[Extracted rows]
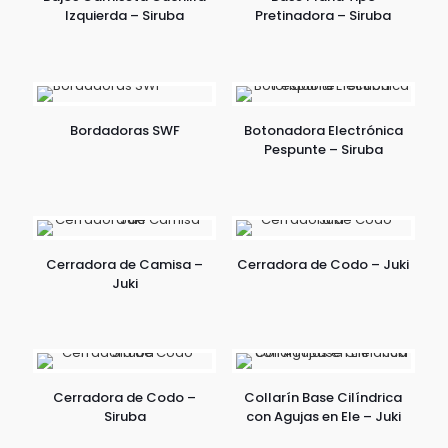
Izquierda – Siruba
Pretinadora – Siruba
Bordadoras SWF
Botonadora Electrónica
Pespunte – Siruba
Cerradora de Camisa –
Cerradora de Codo – Juki
Juki
Cerradora de Codo –
Collarín Base Cilíndrica
Siruba
con Agujas en Ele – Juki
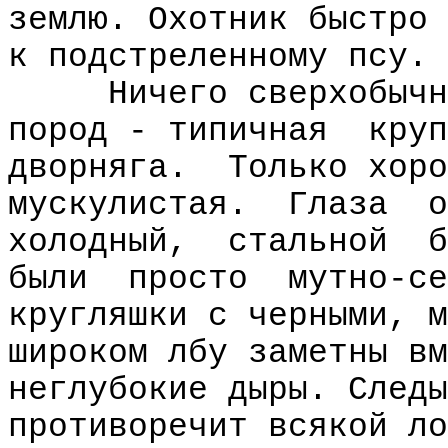
землю. Охотник быстро 
к подстреленному псу.
Ничего сверхобычн
пород - типичная
круп
дворняга.
Только хоро
мускулистая.
Глаза
о
холодный,
стальной
б
были
просто
мутно-се
кругляшки с черными, м
широком лбу заметны вм
неглубокие дыры. Следы
противоречит всякой ло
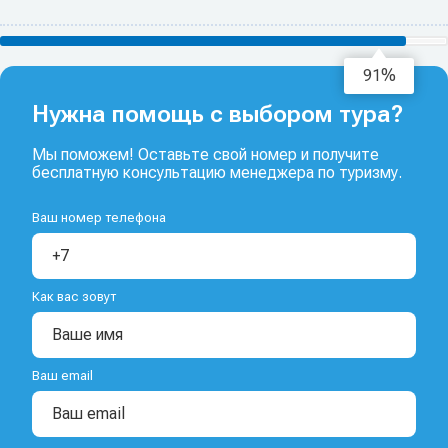
93%
Нужна помощь с выбором тура?
Мы поможем! Оставьте свой номер и получите
бесплатную консультацию менеджера по туризму.
Ваш номер телефона
Как вас зовут
Ваш email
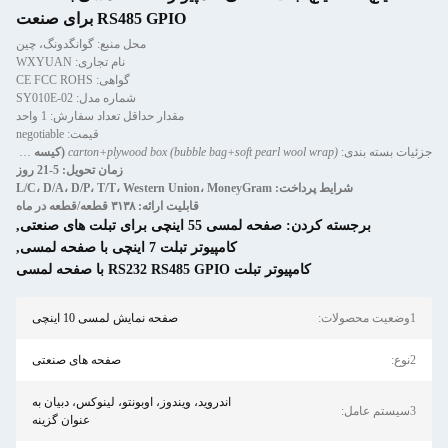
RS485 GPIO برای صنعت
محل منبع: گوانگدونگ، چین
نام تجاری: WXYUAN
گواهی: CE FCC ROHS
شماره مدل: SY010E-02
مقدار حداقل تعداد سفارش: 1 واحد
قیمت: negotiable
(کیسه حبابدار + روکش پشم مروارید نرم)
زمان تحویل: 5-21 روز
 ارائه: ۳۱۳۸ قطعه/قطعه در ماه
,
 با صفحه لمسی
,
صفحه نمایش لمسی 10 اینچی
صفحه های صنعتی
ویندوز، اوبونتو، لینوکس، دبیان به
عنوان گزینه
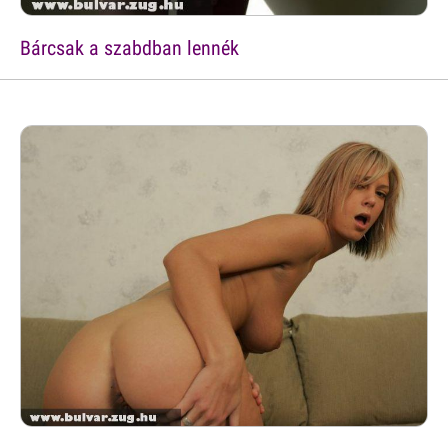
Bárcsak a szabdban lennék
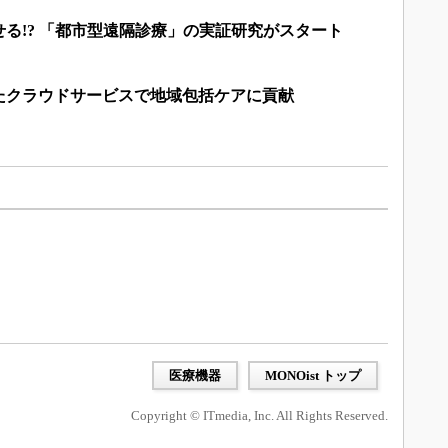
る!? 「都市型遠隔診療」の実証研究がスタート
たクラウドサービスで地域包括ケアに貢献
医療機器
MONOist トップ
Copyright © ITmedia, Inc. All Rights Reserved.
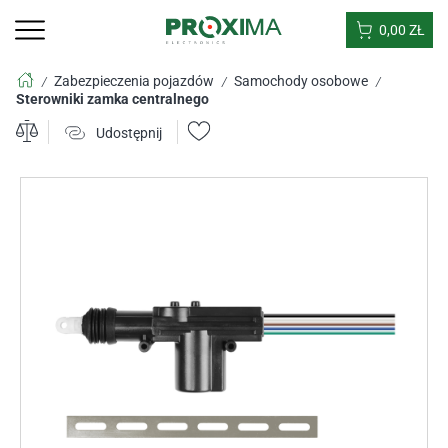
0,00
ZŁ
Zabezpieczenia pojazdów
Samochody osobowe
/
/
/
Sterowniki zamka centralnego
Udostępnij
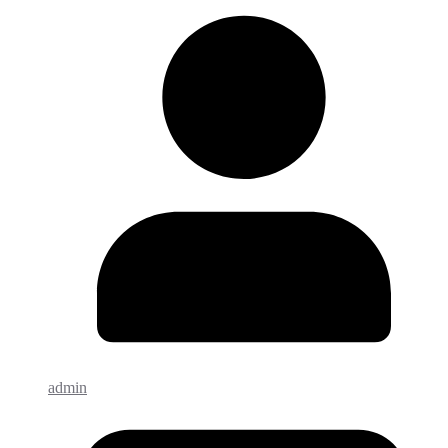
admin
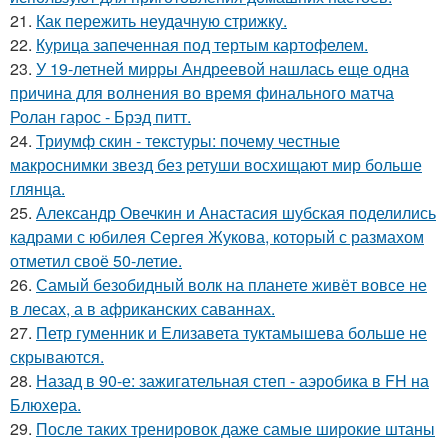
21.
Как пережить неудачную стрижку.
22.
Курица запеченная под тертым картофелем.
23.
У 19-летней мирры Андреевой нашлась еще одна
причина для волнения во время финального матча
Ролан гарос - Брэд питт.
24.
Триумф скин - текстуры: почему честные
макроснимки звезд без ретуши восхищают мир больше
глянца.
25.
Александр Овечкин и Анастасия шубская поделились
кадрами с юбилея Сергея Жукова, который с размахом
отметил своё 50-летие.
26.
Самый безобидный волк на планете живёт вовсе не
в лесах, а в африканских саваннах.
27.
Петр гуменник и Елизавета туктамышева больше не
скрываются.
28.
Назад в 90-е: зажигательная степ - аэробика в FH на
Блюхера.
29.
После таких тренировок даже самые широкие штаны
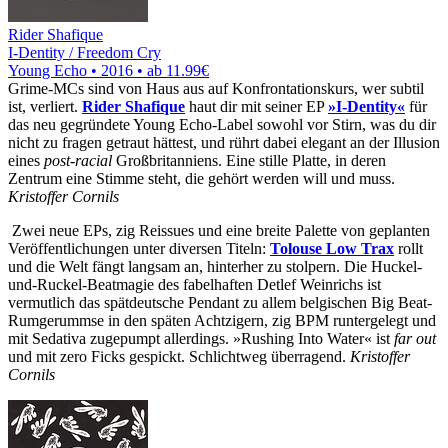
Rider Shafique
I-Dentity / Freedom Cry
Young Echo • 2016 •
ab 11.99€
Grime-MCs sind von Haus aus auf Konfrontationskurs, wer subtil
ist, verliert.
Rider Shafique
haut dir mit seiner EP
»I-Dentity«
für
das neu gegründete Young Echo-Label sowohl vor Stirn, was du dir
nicht zu fragen getraut hättest, und rührt dabei elegant an der Illusion
eines
post-racial
Großbritanniens. Eine stille Platte, in deren
Zentrum eine Stimme steht, die gehört werden will und muss.
Kristoffer Cornils
Zwei neue EPs, zig Reissues und eine breite Palette von geplanten
Veröffentlichungen unter diversen Titeln:
Tolouse Low Trax
rollt
und die Welt fängt langsam an, hinterher zu stolpern. Die Huckel-
und-Ruckel-Beatmagie des fabelhaften Detlef Weinrichs ist
vermutlich das spätdeutsche Pendant zu allem belgischen Big Beat-
Rumgerummse in den späten Achtzigern, zig BPM runtergelegt und
mit Sedativa zugepumpt allerdings. »Rushing Into Water« ist
far out
und mit zero Ficks gespickt. Schlichtweg überragend.
Kristoffer
Cornils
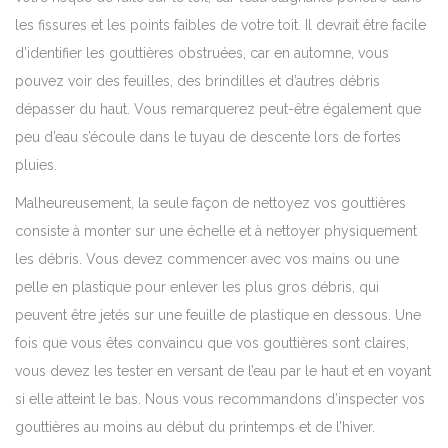
les fissures et les points faibles de votre toit. Il devrait être facile
d’identifier les gouttières obstruées, car en automne, vous
pouvez voir des feuilles, des brindilles et d’autres débris
dépasser du haut. Vous remarquerez peut-être également que
peu d’eau s’écoule dans le tuyau de descente lors de fortes
pluies.
Malheureusement, la seule façon de
nettoyez vos gouttières
consiste à monter sur une échelle et à nettoyer physiquement
les débris. Vous devez commencer avec vos mains ou une
pelle en plastique pour enlever les plus gros débris, qui
peuvent être jetés sur une feuille de plastique en dessous. Une
fois que vous êtes convaincu que vos gouttières sont claires,
vous devez les tester en versant de l’eau par le haut et en voyant
si elle atteint le bas. Nous vous recommandons d’inspecter vos
gouttières au moins au début du printemps et de l’hiver.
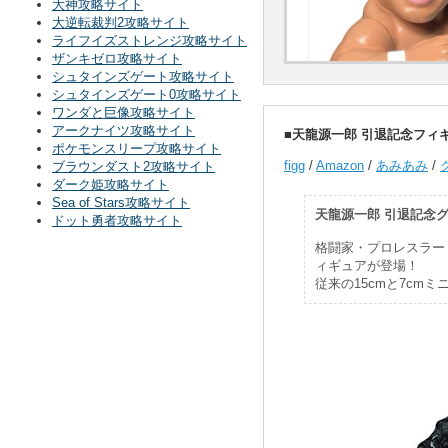
大神攻略サイト
大逆転裁判2攻略サイト
ライフイズストレンジ攻略サイト
ザンキゼロ攻略サイト
シュタインズゲート攻略サイト
シュタインズゲート0攻略サイト
ワンダと巨像攻略サイト
アークナイツ攻略サイト
■天龍源一郎 引退記念フィギ
ポケモンスリープ攻略サイト
figg
/
Amazon
/
あみあみ
/
ブラウンダスト2攻略サイト
ダーク姫攻略サイト
Sea of Stars攻略サイト
天龍源一郎 引退記念
ドット勇者攻略サイト
格闘家・プロレスラー
ィギュアが登場！
従来の15cmと7cm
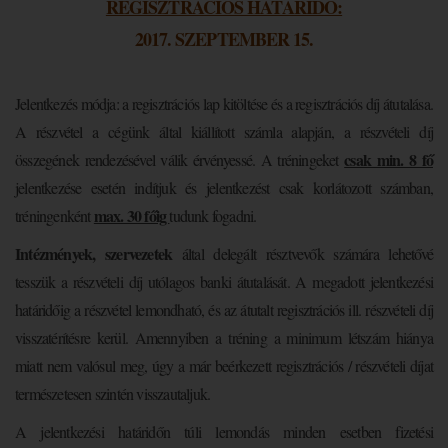
REGISZTRÁCIÓS HATÁRIDŐ:
2017. SZEPTEMBER 15.
Jelentkezés módja: a regisztrációs lap kitöltése és a regisztrációs díj átutalása.
A részvétel a cégünk által kiállított számla alapján, a részvételi díj
csak min. 8 fő
összegének rendezésével válik érvényessé. A tréningeket
jelentkezése esetén indítjuk és jelentkezést csak korlátozott számban,
max. 30 főig
tréningenként
tudunk fogadni.
Intézmények, szervezetek
által delegált résztvevők számára lehetővé
tesszük a részvételi díj utólagos banki átutalását. A megadott jelentkezési
határidőig a részvétel lemondható, és az átutalt regisztrációs ill. részvételi díj
visszatérítésre kerül. Amennyiben a tréning a minimum létszám hiánya
miatt nem valósul meg, úgy a már beérkezett regisztrációs / részvételi díjat
természetesen szintén visszautaljuk.
A jelentkezési határidőn túli lemondás minden esetben fizetési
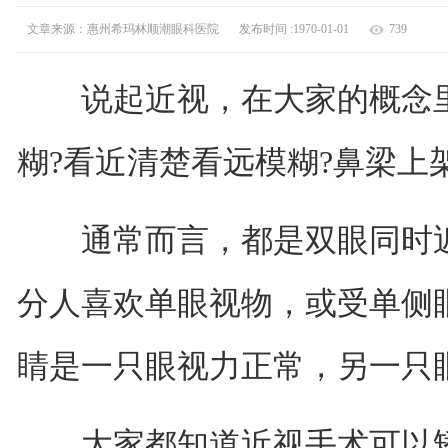
文章来源：惠州希玛林顺潮眼科医院
发布时间 :1970-01-01
739
说起近视，在大家的概念里
糊?看近清楚看远模糊?鼻梁上
通常而言，都是双眼同时近
分人喜欢单眼视物，或受单侧
睛是一只眼视力正常，另一只
大家都知道近视手术可以矫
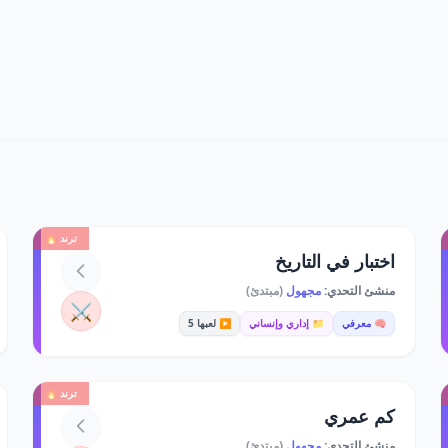
ترند 🔥
اختبار في التاريخ
منشئ التحدي:
مجهول
(مبتدئ)
⚔️
🧠 معرفي
📁 إداري وإنساني
▶️ لعبها 5
ترند 🔥
كم عمري
منشئ التحدي:
مجهول
(مبتدئ)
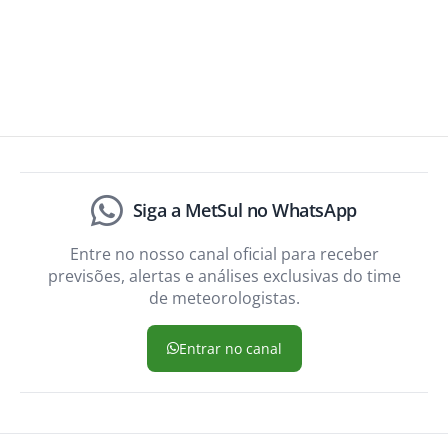
Siga a MetSul no WhatsApp
Entre no nosso canal oficial para receber
previsões, alertas e análises exclusivas do time
de meteorologistas.
Entrar no canal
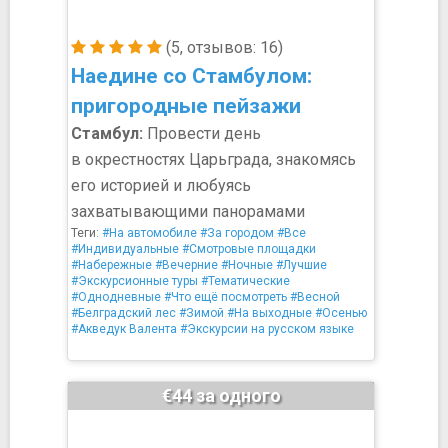
(5, отзывов: 16)
Наедине со Стамбулом:
пригородные пейзажи
Стамбул:
Провести день
в окрестностях Царьграда, знакомясь
его историей и любуясь
захватывающими панорамами
Теги:
#На автомобиле
#За городом
#Все
#Индивидуальные
#Смотровые площадки
#Набережные
#Вечерние
#Ночные
#Лучшие
#Экскурсионные туры
#Тематические
#Однодневные
#Что ещё посмотреть
#Весной
#Белградский лес
#Зимой
#На выходные
#Осенью
#Акведук Валента
#Экскурсии на русском языке
€44 за одного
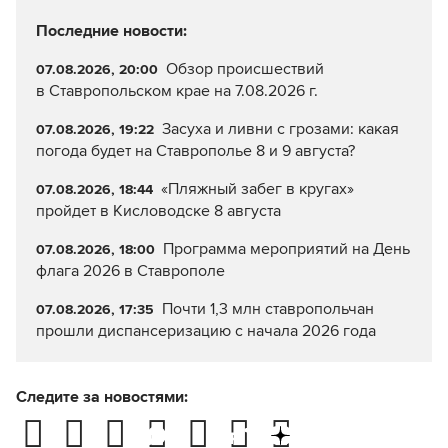
Последние новости:
Обзор происшествий
07.08.2026, 20:00
в Ставропольском крае на 7.08.2026 г.
Засуха и ливни с грозами: какая
07.08.2026, 19:22
погода будет на Ставрополье 8 и 9 августа?
«Пляжный забег в кругах»
07.08.2026, 18:44
пройдет в Кисловодске 8 августа
Программа мероприятий на День
07.08.2026, 18:00
флага 2026 в Ставрополе
Почти 1,3 млн ставропольчан
07.08.2026, 17:35
прошли диспансеризацию с начала 2026 года
Следите за новостями:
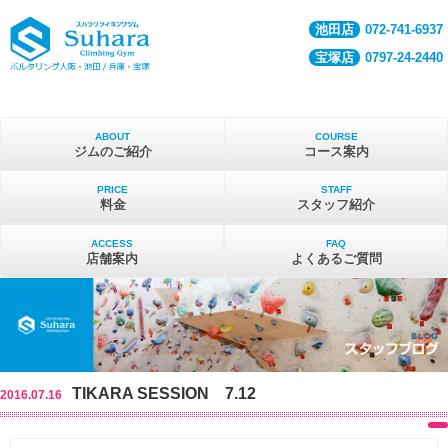
池田店
072-741-6937
宝塚店
0797-24-2440
ABOUT
COURSE
ジムのご紹介
コース案内
PRICE
STAFF
料金
スタッフ紹介
ACCESS
FAQ
店舗案内
よくあるご質問
TIKARA SESSION 7.12
2016.07.16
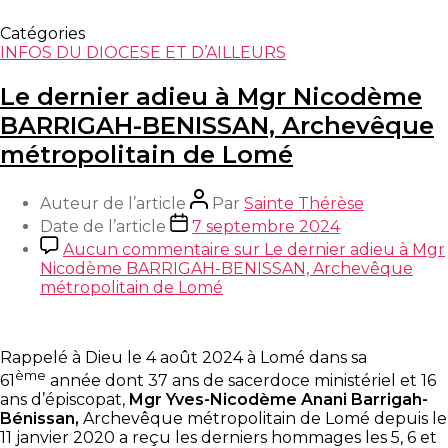
Catégories
INFOS DU DIOCESE ET D’AILLEURS
Le dernier adieu à Mgr Nicodème
BARRIGAH-BENISSAN, Archevêque
métropolitain de Lomé
Auteur de l’article
Par
Sainte Thérèse
Date de l’article
7 septembre 2024
Aucun commentaire
sur Le dernier adieu à Mgr
Nicodème BARRIGAH-BENISSAN, Archevêque
métropolitain de Lomé
Rappelé à Dieu le 4 août 2024 à Lomé dans sa
ème
61
année dont 37 ans de sacerdoce ministériel et 16
ans d’épiscopat,
Mgr Yves-Nicodème Anani Barrigah-
Bénissan,
Archevêque métropolitain de Lomé depuis le
11 janvier 2020 a reçu les derniers hommages les 5, 6 et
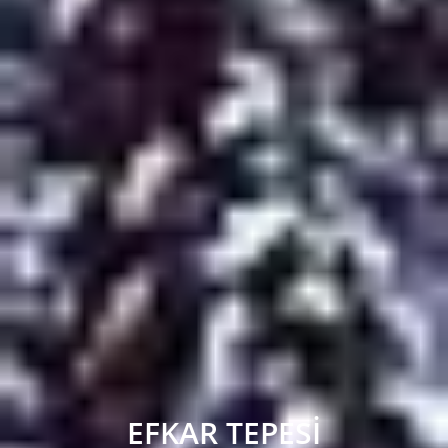
EFKAR TEPESI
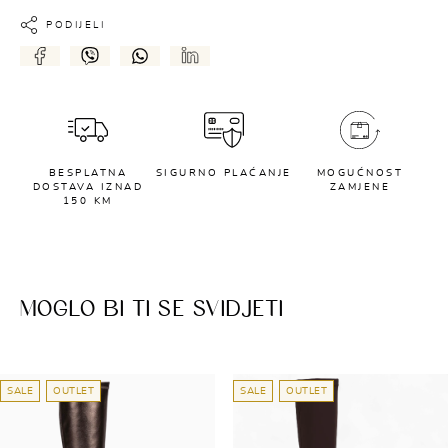
PODIJELI
BESPLATNA
SIGURNO PLAĆANJE
MOGUĆNOST
DOSTAVA IZNAD
ZAMJENE
150 KM
MOGLO BI TI SE SVIDJETI
SALE
OUTLET
SALE
OUTLET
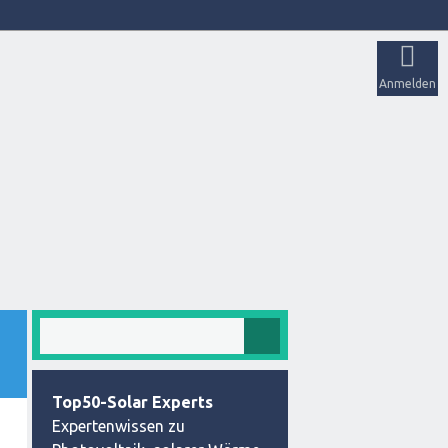
Anmelden
Top50-Solar Experts
Expertenwissen zu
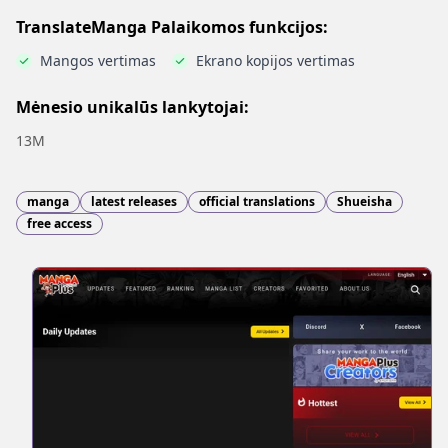
TranslateManga Palaikomos funkcijos:
Mangos vertimas
Ekrano kopijos vertimas
Mėnesio unikalūs lankytojai:
13M
manga
latest releases
official translations
Shueisha
free access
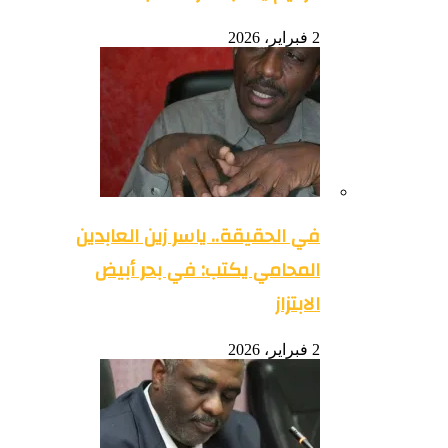
2 فبراير، 2026
في الحقيقة.. ياسر زين العابدين
المحامي يكتب: في بحر أبيض
الابتزاز
2 فبراير، 2026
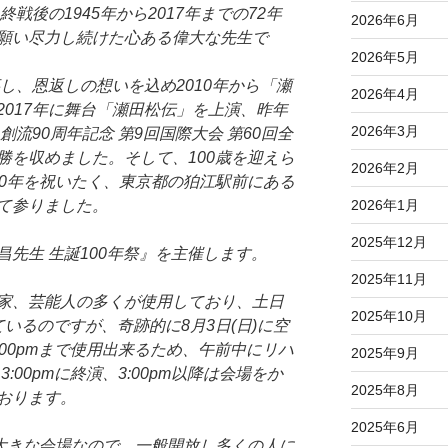
終戦後の1945年から2017年までの72年
2026年6月
願い尽力し続けた心ある偉大な先生で
2026年5月
事し、恩返しの想いを込め2010年から「瀬
2026年4月
017年に舞台「瀬田松伝」を上演、昨年
2026年3月
流90周年記念 第9回国際大会 第60回全
勝を収めました。そして、100歳を迎えら
2026年2月
00年を祝いたく、東京都の狛江駅前にある
2026年1月
て参りました。
2025年12月
弘昌先生 生誕100年祭』を主催します。
2025年11月
家、芸能人の多くが使用しており、土日
2025年10月
いるのですが、奇跡的に8月3日(日)に空
5:00pmまで使用出来るため、午前中にリハ
2025年9月
3:00pmに終演、3:00pm以降は会場をか
2025年8月
おります。
2025年6月
る大きな会場なので、一般開放し多くの人に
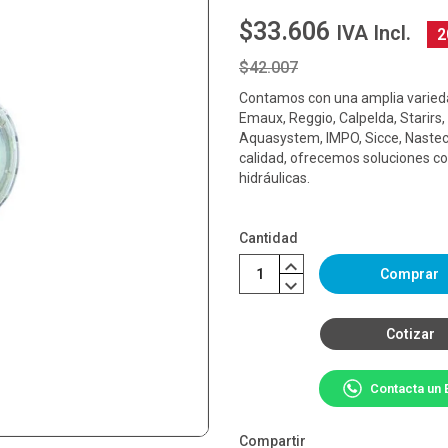
$33.606
IVA Incl.
2
$42.007
Contamos con una amplia varieda
Emaux, Reggio, Calpelda, Starirs,
Aquasystem, IMPO, Sicce, Nastec
calidad, ofrecemos soluciones co
hidráulicas.
Cantidad
Comprar
Cotizar
Contacta un 
Compartir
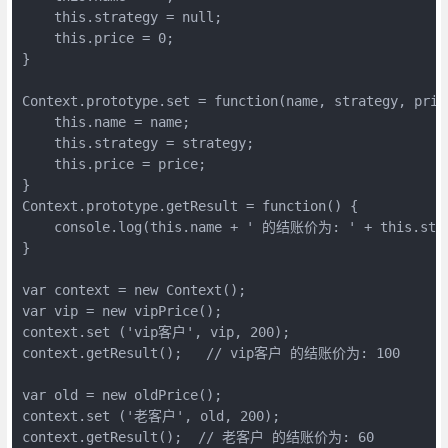
    this.strategy = null;

    this.price = 0;

}

Context.prototype.set = function(name, strategy, price
    this.name = name;

    this.strategy = strategy;

    this.price = price;

}

Context.prototype.getResult = function() {

    console.log(this.name + ' 的结账价为: ' + this.strat
}

var context = new Context();

var vip = new vipPrice();

context.set ('vip客户', vip, 200);

context.getResult();   // vip客户 的结账价为: 100

var old = new oldPrice();

context.set ('老客户', old, 200);

context.getResult();  // 老客户 的结账价为: 60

(Written task):
Return every line of the extracted rows, unchanged, from the line containing "EFKAR TEPESI" through the line containing "Expertenwissen zu", including both of those lines. Omit the pictures.

(Exercise output):
EFKAR TEPESI
PODIJELI
BESPLATNA
SIGURNO PLAĆANJE
MOGUĆNOST
DOSTAVA IZNAD
ZAMJENE
150 KM
MOGLO BI TI SE SVIDJETI
SALE
OUTLET
SALE
OUTLET
Anmelden
Top50-Solar Experts
Expertenwissen zu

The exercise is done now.